The elections of 1860 and 1960 were both close, divisive contests. And the winners, Abraham Lincoln and John F. Kennedy, each took the Oath of Office amid collective discord and anxiety, much like today. Also like today, Lincoln and Kennedy both won the Electoral College with room to spare, though not one of the three presidents claimed a strong majority of the popular vote.
The scenario that Lincoln encountered as president was even more dramatic than the election he won. With the country split along the fault line of slavery and the specter of civil war hanging over his inauguration, the 16th president played just about every card he could toward holding the country together.
Kennedy’s challenges in 1960 were less dramatic but still profound. The first Catholic and the youngest man elected to the presidency, Kennedy took up the reins of power in the midst of an economic recession, an intensifying Cold War, a growing Civil Rights movement and the emerging geopolitical importance of Southeast Asia. Against this backdrop, the 35th president was careful, temperate and, at the same time, bold in the vision he outlined directly to the American people, calling them to embrace the “unknown opportunities and perils” of a new frontier.
Obama like Kennedy, and like Kennedy’s predecessor 100 years earlier, needs to be conscious of the slim, fractious victory he owns.

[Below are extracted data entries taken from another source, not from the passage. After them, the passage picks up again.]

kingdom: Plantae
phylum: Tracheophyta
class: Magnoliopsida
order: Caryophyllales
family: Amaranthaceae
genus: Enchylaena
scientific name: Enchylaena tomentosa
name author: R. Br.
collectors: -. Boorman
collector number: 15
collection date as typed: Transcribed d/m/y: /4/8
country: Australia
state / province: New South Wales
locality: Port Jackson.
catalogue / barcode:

That Obama frames his second inaugural address well is extremely important for this reason. Both Lincoln and Kennedy used their first major speech to the American people as a unifying tool, writing and redrafting the address (with input from advisers) in order to both frame the stakes of the larger moment and to call the American people to the higher, animating purpose of their country. What resulted were two of the most powerful and resonant lines in U.S. history—Lincoln’s closing words about “the better angels of our nature” and Kennedy’s iconic invocation to “ask not what your country can do for you—ask what you can do for your country.”

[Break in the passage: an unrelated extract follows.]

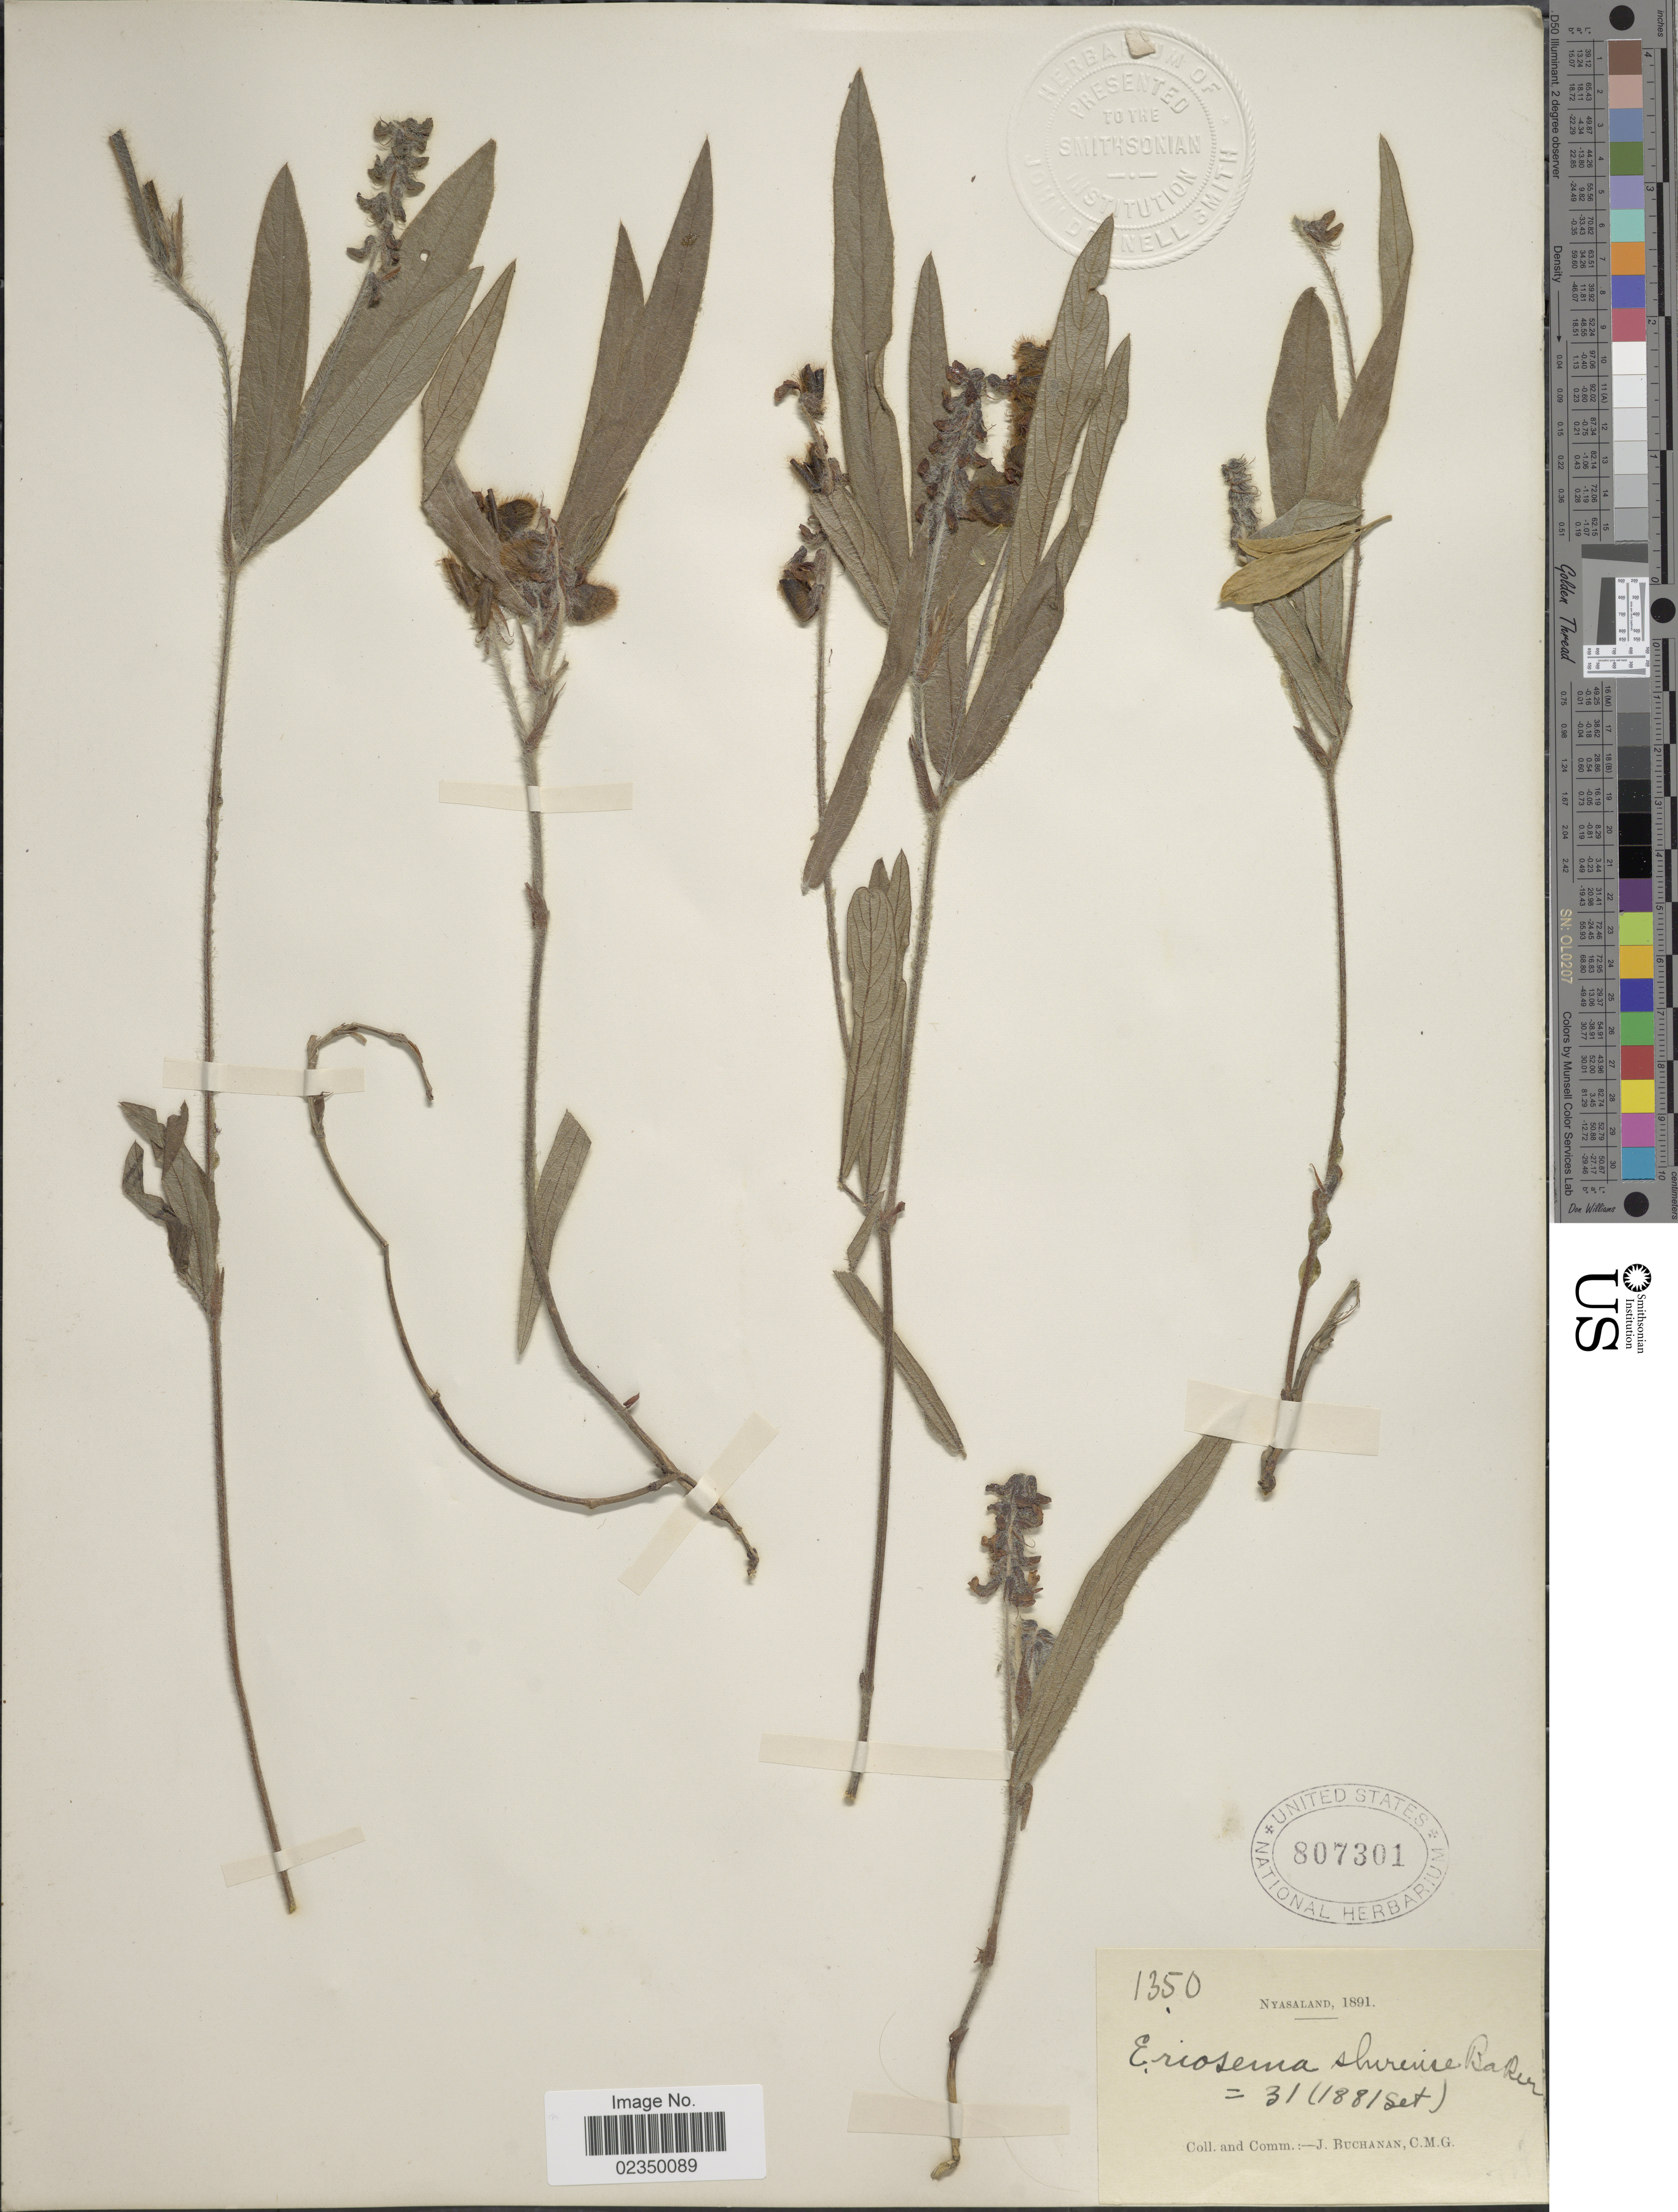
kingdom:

We know Obama, too, is capable of writing and delivering a speech that both frames the importance of the issues that the American people confront and that speaks to the “better angels” of our nature. He did so during the 2008 campaign when he spoke powerfully about race, and in early 2011 when he delivered a memorial speech for the victims of the Tucson shooting involving former U.S. representative Gabrielle Giffords. These addresses were inspiring and thoughtful, but others like them have been few—very few—and far between during the last four years.